Brave1 production momentum
UFORCE's Balikatan deployment and Fire Point's Moscow strike continue the international-sales-plus-strategic-capability narrative. Brave1 graduates are reaching scale without continuous grant dependency.
Coverage gap — Ukrainian grants
No specific Brave1 grant announcements captured this period despite institutional infrastructure suggesting flow. Either an intelligence gap or a genuine pause; revisit next cycle.
Looking ahead
NATO Ankara summit (7–8 July 2026)
€70B Ukraine support package under discussion amid burden-sharing disputes. The outcome will signal European autonomy trajectory and the funding envelope available for battlefield-proven tech in H2 2026.
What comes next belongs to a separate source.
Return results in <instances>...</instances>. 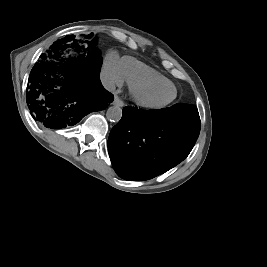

BraveTech EU Phase 2 — first application call
€35M programme now contracted; first call for EU and Ukrainian startups expected imminently. Early applicants with battlefield validation will capture disproportionate access to EU procurement pathways — submission criteria worth mapping now.
Ukrainian governance trajectory
Defence Minister Umierov testimony and proposed evidence disclosure criminalisation (Bill 15289) create reputational risk for Ukrainian defence tech seeking Western institutional capital. Monitor anti-corruption watchdog responses and Western donor reactions.